1. Following the completion of this module students should be able to interpret key factors of ecological system dynamics relating to species and habitat interactions, and how these relate to the sustainable use of natural resources.
2. By the end of this module, students should understand the positive and negative concepts surrounding environmental change, and its associated sustainable use, management, mitigation and monitoring.
3. Upon completion of this module the student should be able to apply key ecological principles and theories to real-world sustainability problems.
4. By the end of this module, students will have experience in the identification of a research gap, formulation of a research question, and subsequently how to appropriately design an appropriate research project.
5. Following this module students will be able to collect, store, analyse and interpret community data and understand the applications for the analysis of population dynamics and change and apply this to sustainability issues.

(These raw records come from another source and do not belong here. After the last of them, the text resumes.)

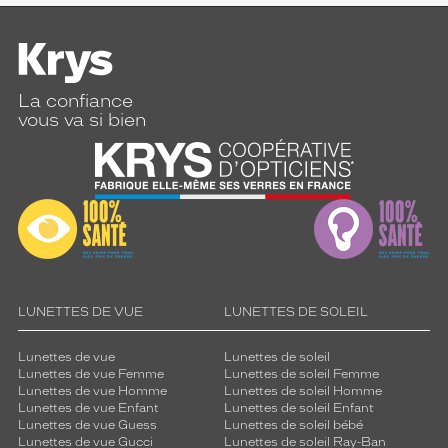
La confiance
vous va si bien
LUNETTES DE VUE
LUNETTES DE SOLEIL
Lunettes de vue
Lunettes de soleil
Lunettes de vue Femme
Lunettes de soleil Femme
Lunettes de vue Homme
Lunettes de soleil Homme
Lunettes de vue Enfant
Lunettes de soleil Enfant
Lunettes de vue Guess
Lunettes de soleil bébé
Lunettes de vue Gucci
Lunettes de soleil Ray-Ban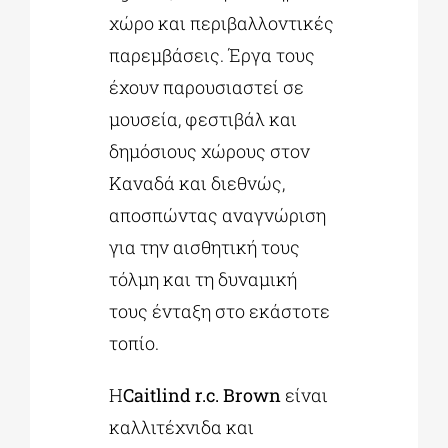
χώρο και περιβαλλοντικές
παρεμβάσεις. Έργα τους
έχουν παρουσιαστεί σε
μουσεία, φεστιβάλ και
δημόσιους χώρους στον
Καναδά και διεθνώς,
αποσπώντας αναγνώριση
για την αισθητική τους
τόλμη και τη δυναμική
τους ένταξη στο εκάστοτε
τοπίο.
Η
Caitlind r
.c
. Brown
είναι
καλλιτέχνιδα και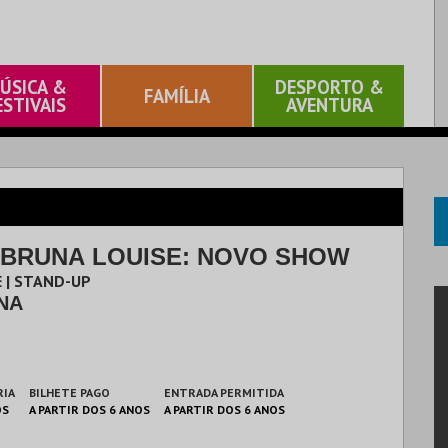
ÚSICA &
DESPORTO &
FAMÍLIA
ESTIVAIS
AVENTURA
| BRUNA LOUISE: NOVO SHOW
 | STAND-UP
NA
RIA
BILHETE PAGO
ENTRADA PERMITIDA
OS
A PARTIR DOS 6 ANOS
A PARTIR DOS 6 ANOS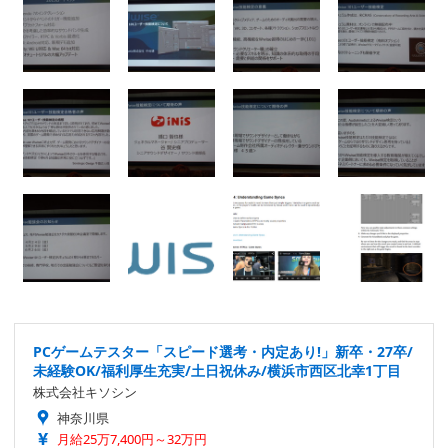
PCゲームテスター「スピード選考・内定あり!」新卒・27卒/
未経験OK/福利厚生充実/土日祝休み/横浜市西区北幸1丁目
株式会社キソシン
神奈川県
月給25万7,400円～32万円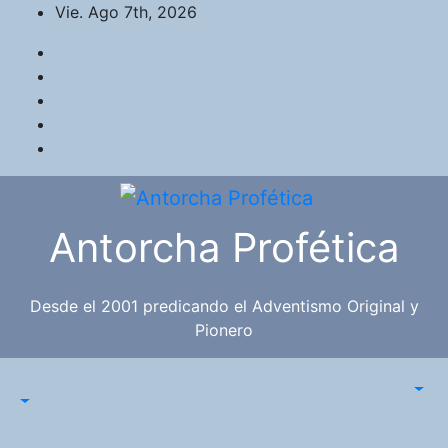
Saltar
Vie. Ago 7th, 2026
al
contenido
Antorcha Profética
Desde el 2001 predicando el Adventismo Original y
Pionero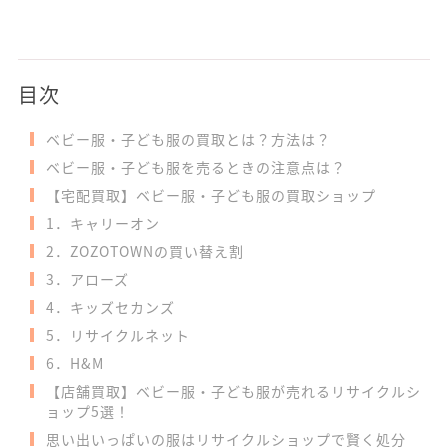
目次
ベビー服・子ども服の買取とは？方法は？
ベビー服・子ども服を売るときの注意点は？
【宅配買取】ベビー服・子ども服の買取ショップ
1．キャリーオン
2．ZOZOTOWNの買い替え割
3．アローズ
4．キッズセカンズ
5．リサイクルネット
6．H&M
【店舗買取】ベビー服・子ども服が売れるリサイクルシ
ョップ5選！
思い出いっぱいの服はリサイクルショップで賢く処分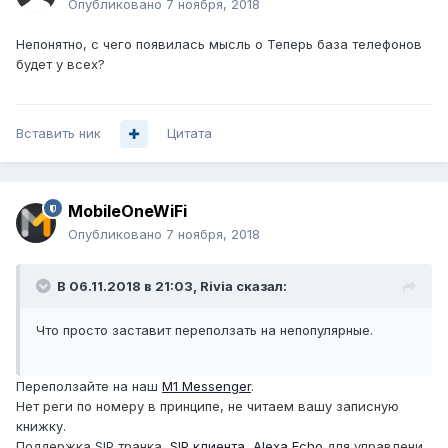
Опубликовано
7 ноября, 2018
Непонятно, с чего появилась мысль о Теперь база телефонов
будет у всех?
Вставить ник
Цитата
MobileOneWiFi
Опубликовано
7 ноября, 2018
В 06.11.2018 в 21:03,
Rivia
сказал:
Что просто заставит переползать на непопулярные.
Переползайте на наш
M1 Messenger
.
Нет реги по номеру в принципе, не читаем вашу записную
книжку.
Поддержка SIP транка,
SIP клиента
,
Alexa Echo
для управлени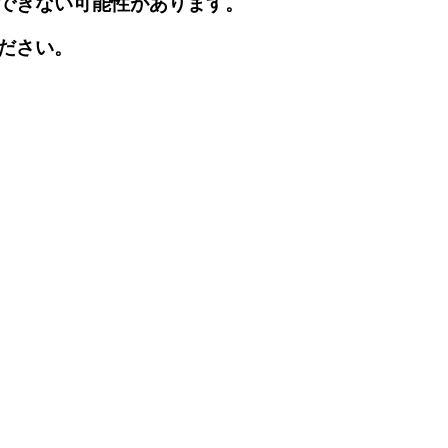
できない可能性があります。
ださい。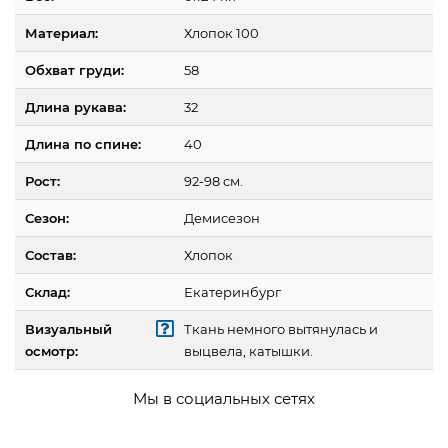
Материал:
Хлопок 100
Обхват груди:
58
Длина рукава:
32
Длина по спине:
40
Рост:
92-98 см.
Сезон:
Демисезон
Состав:
Хлопок
Склад:
Екатеринбург
Визуальный
Ткань немного вытянулась и
осмотр:
выцвела, катышки.
Мы в социальных сетях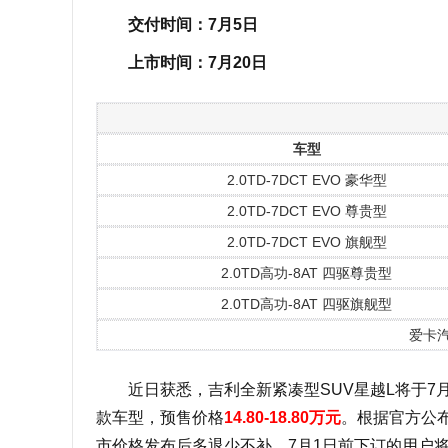
交付时间：7月5日
上市时间：7月20日
车型
2.0TD-7DCT EVO 豪华型
2.0TD-7DCT EVO 尊贵型
2.0TD-7DCT EVO 旗舰型
2.0TD高功-8AT 四驱尊贵型
2.0TD高功-8AT 四驱旗舰型
爱卡
近日获悉，吉利全新紧凑型SUV星越L将于7月
款车型，预售价格
14.80-18.80万元
。根据官方公
市价格发布后多退少不补。7月1日前下订的用户将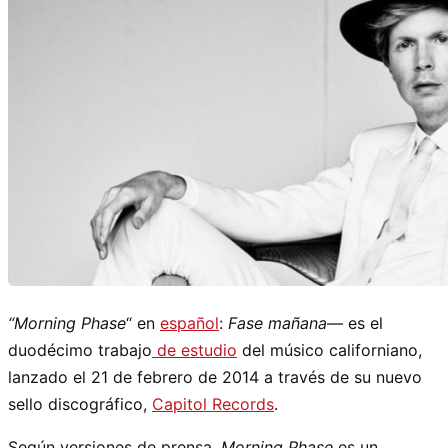
“Morning Phase
“ en
español
:
Fase mañana
— es el
duodécimo trabajo
de estudio
del músico californiano,
lanzado el 21 de febrero de 2014 a través de su nuevo
sello discográfico,
Capitol Records
.
Según versiones de prensa,
Morning Phase
es un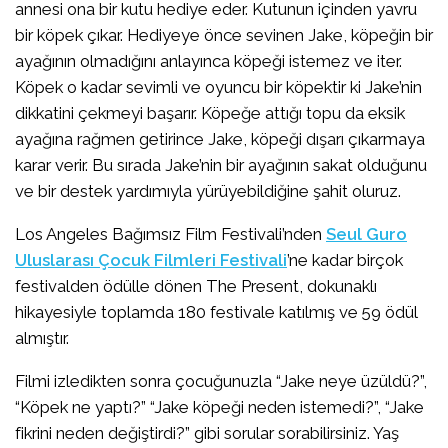
annesi ona bir kutu hediye eder. Kutunun içinden yavru
bir köpek çıkar. Hediyeye önce sevinen Jake, köpeğin bir
ayağının olmadığını anlayınca köpeği istemez ve iter.
Köpek o kadar sevimli ve oyuncu bir köpektir ki Jake’nin
dikkatini çekmeyi başarır. Köpeğe attığı topu da eksik
ayağına rağmen getirince Jake, köpeği dışarı çıkarmaya
karar verir. Bu sırada Jake’nin bir ayağının sakat olduğunu
ve bir destek yardımıyla yürüyebildiğine şahit oluruz.
Los Angeles Bağımsız Film Festivali’nden
Seul Guro
Uluslarası Çocuk Filmleri Festivali
’ne kadar birçok
festivalden ödülle dönen The Present, dokunaklı
hikayesiyle toplamda 180 festivale katılmış ve 59 ödül
almıştır.
Filmi izledikten sonra çocuğunuzla “Jake neye üzüldü?”,
“Köpek ne yaptı?” “Jake köpeği neden istemedi?”, “Jake
fikrini neden değiştirdi?” gibi sorular sorabilirsiniz. Yaş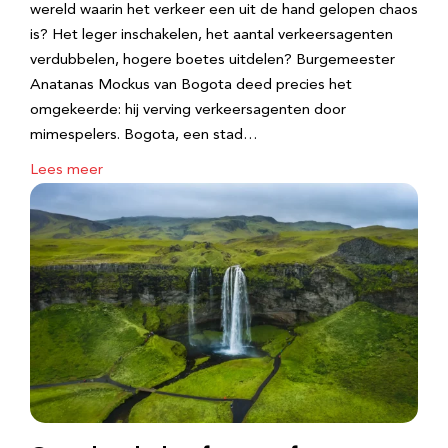
wereld waarin het verkeer een uit de hand gelopen chaos
is? Het leger inschakelen, het aantal verkeersagenten
verdubbelen, hogere boetes uitdelen? Burgemeester
Anatanas Mockus van Bogota deed precies het
omgekeerde: hij verving verkeersagenten door
mimespelers. Bogota, een stad…
Lees meer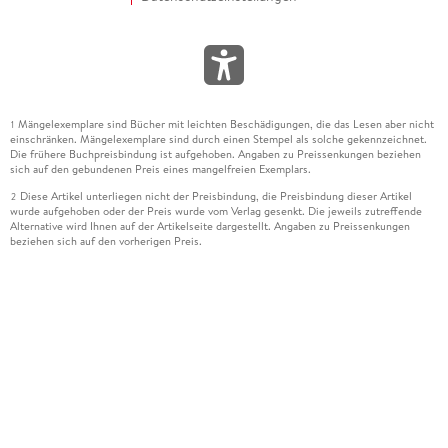
Mängelexemplare sind Bücher mit leichten Beschädigungen, die das Lesen aber nicht
1
einschränken. Mängelexemplare sind durch einen Stempel als solche gekennzeichnet.
Die frühere Buchpreisbindung ist aufgehoben. Angaben zu Preissenkungen beziehen
sich auf den gebundenen Preis eines mangelfreien Exemplars.
Diese Artikel unterliegen nicht der Preisbindung, die Preisbindung dieser Artikel
2
wurde aufgehoben oder der Preis wurde vom Verlag gesenkt. Die jeweils zutreffende
Alternative wird Ihnen auf der Artikelseite dargestellt. Angaben zu Preissenkungen
beziehen sich auf den vorherigen Preis.
Durch Öffnen der Leseprobe willigen Sie ein, dass Daten an den Anbieter der
3
Leseprobe übermittelt werden.
Der gebundene Preis dieses Artikels wird nach Ablauf des auf der Artikelseite
4
dargestellten Datums vom Verlag angehoben.
Der Preisvergleich bezieht sich auf die unverbindliche Preisempfehlung (UVP) des
5
Herstellers.
Der gebundene Preis dieses Artikels wurde vom Verlag gesenkt. Angaben zu
6
Preissenkungen beziehen sich auf den vorherigen Preis.
Die Preisbindung dieses Artikels wurde aufgehoben. Angaben zu Preissenkungen
7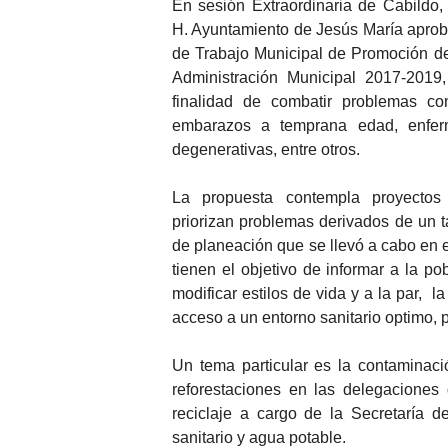
En sesión Extraordinaria de Cabildo, 
H. Ayuntamiento de Jesús María apro
de Trabajo Municipal de Promoción de
Administración Municipal 2017-2019,
finalidad de combatir problemas co
embarazos a temprana edad, enfer
degenerativas, entre otros.
La propuesta contempla proyectos
priorizan problemas derivados de un tal
de planeación que se llevó a cabo en 
tienen el objetivo de informar a la p
modificar estilos de vida y a la par, 
acceso a un entorno sanitario optimo,
Un tema particular es la contaminaci
reforestaciones en las delegaciones
reciclaje a cargo de la Secretaría d
sanitario y agua potable.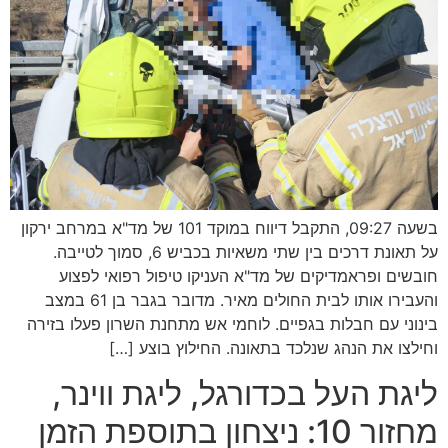
בשעה 09:27, התקבל דיווח במוקד 101 של מד"א במרחב ירקון
על תאונת דרכים בין שתי משאיות בכביש 6, סמוך לטייבה.
חובשים ופראמדיקים של מד"א העניקו טיפול רפואי לפצוע
והעבירו אותו לבית החולים מאיר. מדובר בגבר בן 61 במצב
בינוני עם חבלות בגפיים. לוחמי אש מתחנת השרון פעלו בזירה
וחילצו את הנהג שנלכד בתאונה. החילוץ בוצע […]
ליגת העל בכדורגל, ליגת ווינר,
מחזור 10: ניצחון בתוספת הזמן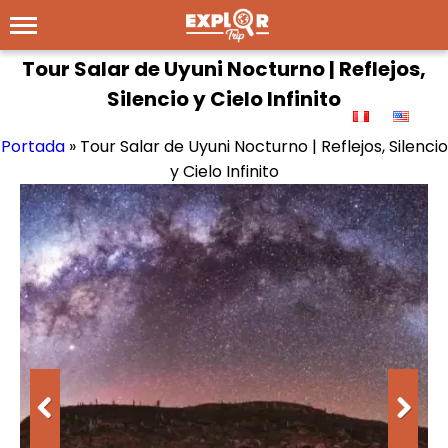
Tour Salar de Uyuni Nocturno | Reflejos,
Silencio y Cielo Infinito
Portada
»
Tour Salar de Uyuni Nocturno | Reflejos, Silencio
y Cielo Infinito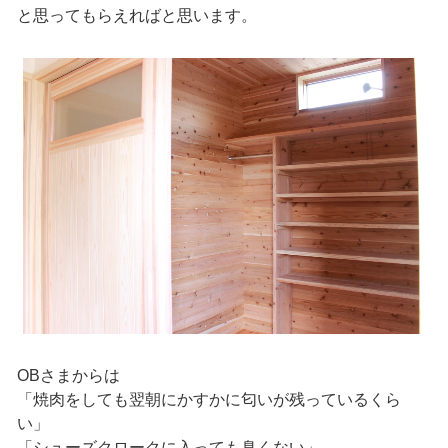
と思ってもらえればと思います。
OBさまからは
「焼肉をしても翌朝にかすかに匂いが残っているくら
い」
「シューズクロークに入っても臭くない」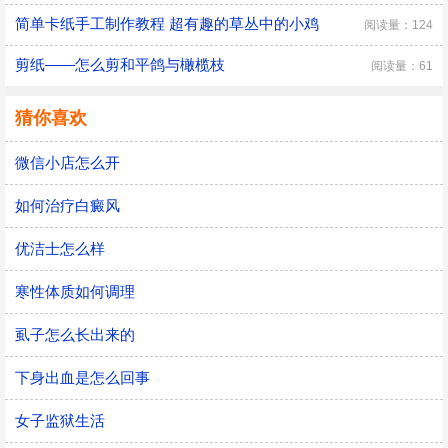
简单卡纸手工制作教程 超有趣的草丛中的小鸡
阅读量：124
剪纸——怎么剪和平鸽与橄榄枝
阅读量：61
猜你喜欢
微信小店怎么开
如何治疗白癜风
优洁士怎么样
寒性体质如何调理
虱子怎么长出来的
下身出血是怎么回事
女子监狱生活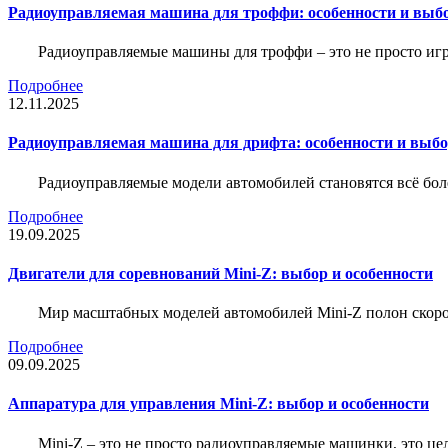
Радиоуправляемая машина для троффи: особенности и выб
Радиоуправляемые машины для троффи – это не просто иг
Подробнее
12.11.2025
Радиоуправляемая машина для дрифта: особенности и выб
Радиоуправляемые модели автомобилей становятся всё бо
Подробнее
19.09.2025
Двигатели для соревнований Mini-Z: выбор и особенности
Мир масштабных моделей автомобилей Mini-Z полон скорос
Подробнее
09.09.2025
Аппаратура для управления Mini-Z: выбор и особенности
Mini-Z – это не просто радиоуправляемые машинки, это ц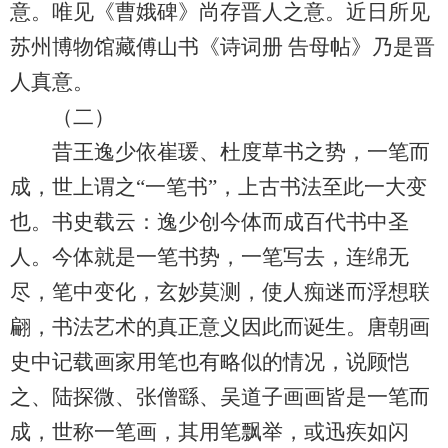
意。唯见《曹娥碑》尚存晋人之意。近日所见
苏州博物馆藏傅山书《诗词册 告母帖》乃是晋
人真意。
（二）
昔王逸少依崔瑗、杜度草书之势，一笔而
成，世上谓之“一笔书”，上古书法至此一大变
也。书史载云：逸少创今体而成百代书中圣
人。今体就是一笔书势，一笔写去，连绵无
尽，笔中变化，玄妙莫测，使人痴迷而浮想联
翩，书法艺术的真正意义因此而诞生。唐朝画
史中记载画家用笔也有略似的情况，说顾恺
之、陆探微、张僧繇、吴道子画画皆是一笔而
成，世称一笔画，其用笔飘举，或迅疾如闪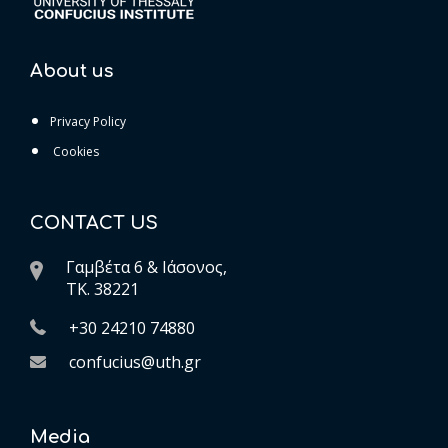
About us
Privacy Policy
Cookies
CONTACT US
Γαμβέτα 6 & Ιάσονος,
ΤK. 38221
+30 24210 74880
confucius@uth.gr
Media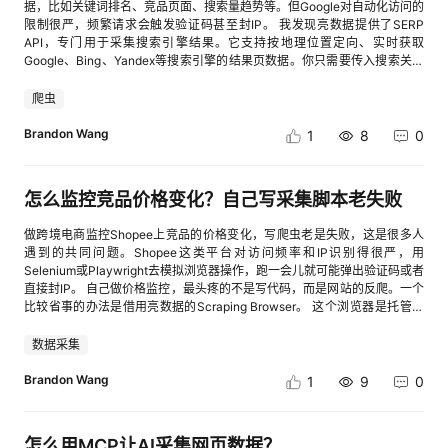
助企业更全面地掌握用户数据，更灵活地应用用户数据，持续释放用户数据
据，比如关键词排名、竞品页面、搜索量趋势等。但Google对自动化访问的
价值。
限制很严，频繁请求会触发验证码甚至封IP。 我发现亮数据提供了SERP
API，专门用于采集搜索引擎结果。它支持按地理位置定向、实时获取
Google、Bing、Yandex等搜索引擎的结果页数据。你只需要传入搜索关键
词和地区参数，API就会返回结构化的搜索结果，包括排名、标题、URL、
摘要等信息。
爬虫
Brandon Wang
1
8
0
怎么监控竞品价格变化？自己写采集脚本老失败
做跨境电商监控Shopee上竞品的价格变化，写爬虫老是失败，这是很多人
遇到的共同问题。Shopee这类平台对访问频率和IP识别得很严，用
Selenium或Playwright去模拟浏览器操作，跑一会儿就可能弹出验证码或者
直接封IP。 自己做价格监控，最头疼的不是写代码，而是网站的反爬。一个
比较省事的办法是借用亮数据的Scraping Browser。 这个浏览器是托管在
云上的，你可以用熟悉的Puppeteer或Playwright脚本去操作，但它自带IP
轮换和验证码自动处理功能。你写的主要是定位商品价格元素的逻辑，而IP
数据采集
管理和反爬对抗这些事情交给平台去处理，脚本的稳定性会高很多。 如果想
更简单，可以直接用亮数据的Web Scraper API。在后台创建采集任务，选
Brandon Wang
1
9
0
择目标平台，传入商品页URL，设置要采集的字段（价格、销量、评论数、
收藏量、排名），接口直接返回结构化JSON数据。 然后用Python的
schedule库设置定时运行，比如每小时跑一次，把数据存CSV或轻量数据
怎么用MCP让AI采集网页数据？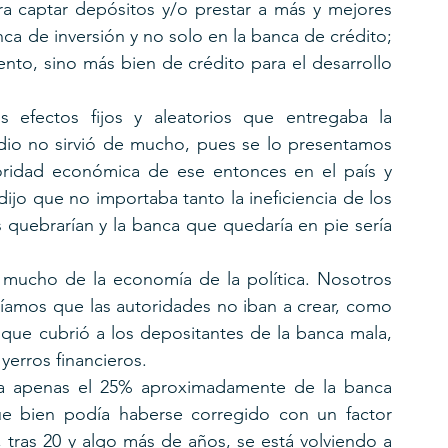
ra captar depósitos y/o prestar a más y mejores 
nca de inversión y no solo en la banca de crédito; 
nto, sino más bien de crédito para el desarrollo 
efectos fijos y aleatorios que entregaba la 
udio no sirvió de mucho, pues se lo presentamos 
oridad económica de ese entonces en el país y 
ijo que no importaba tanto la ineficiencia de los 
 quebrarían y la banca que quedaría en pie sería 
mucho de la economía de la política. Nosotros 
amos que las autoridades no iban a crear, como 
, que cubrió a los depositantes de la banca mala, 
erros financieros. 
ra apenas el 25% aproximadamente de la banca 
 bien podía haberse corregido con un factor 
 tras 20 y algo más de años, se está volviendo a 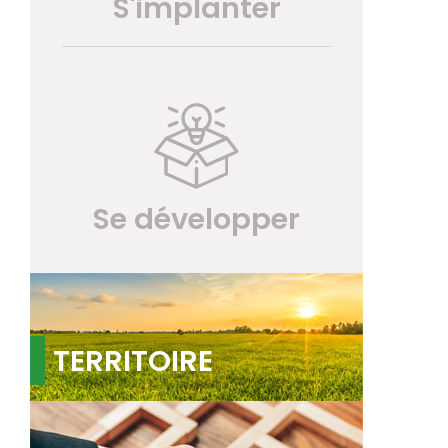
S'implanter
Se développer
TERRITOIRE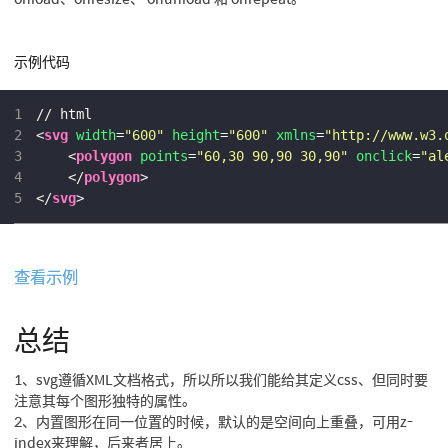
示例代码
1
// html
2
<
svg
width
=
"600"
height
=
"600"
xmlns
=
"http://www.w3.
3
<
polygon
points
=
"60,30 90,90 30,90"
onclick
=
"al
4
</
polygon
>
5
</
svg
>
查看示例
总结
1、svg遵循XML文档格式，所以所以我们能给其定义css、但同时要
注意其每个图形独特的属性。
2、内置图形在同一位置的时候，默认的是空间向上重叠，可用z-
index来理解，后来者居上。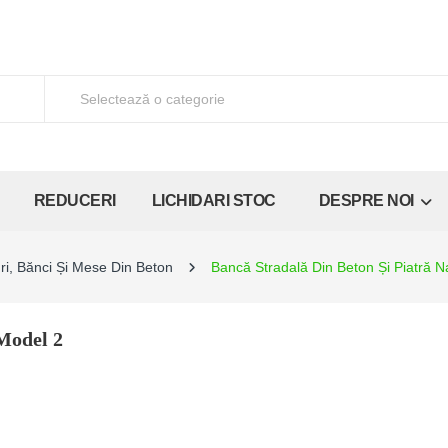
REDUCERI
LICHIDARI STOC
DESPRE NOI
ri, Bănci Și Mese Din Beton
Bancă Stradală Din Beton Și Piatră N
Model 2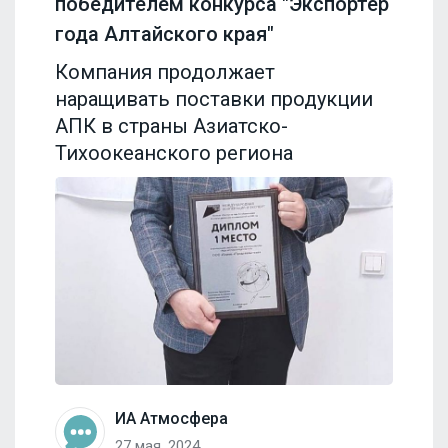
победителем конкурса "Экспортер
года Алтайского края"
Компания продолжает
наращивать поставки продукции
АПК в страны Азиатско-
Тихоокеанского региона
ИА Атмосфера
27 мая, 2024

6. After completing this module students will be able to conduct basic quantitative statistical analysis on data sets and report that data effectively through the production of a scientific paper.
Through this module, you will develop a number of different skills that are sought by employers which will support your professional development. We have highlighted this to enable you to identify and reflect on the skills you have acquired and apply them throughout your professional journey including during the recruitment processes whether this on an CV/application form or at an interview.
Field Work Research: Field research project design and management as well as real-world applications of ecological theories, hands-on survey experience, habitat assessment and mapping.
Data Analysis: Developing quantitative analysis techniques using software such as Excel and SPSS.
Written Communication: Acquired through disseminating knowledge through Scientific Journal Reports.
|Online Multiple Choice Quizzes x 3 (20%)
|Data Analysis worksheet (20%)
|Group project proposal (20%)
|Individual final report (40%)
Please note: Module availability and staffing may change year on year depending on availability and other operational factors. The School for Cross-faculty Studies makes no guarantee that any modules will be offered in a particular year, or that they will necessarily be taught by the staff listed on this page.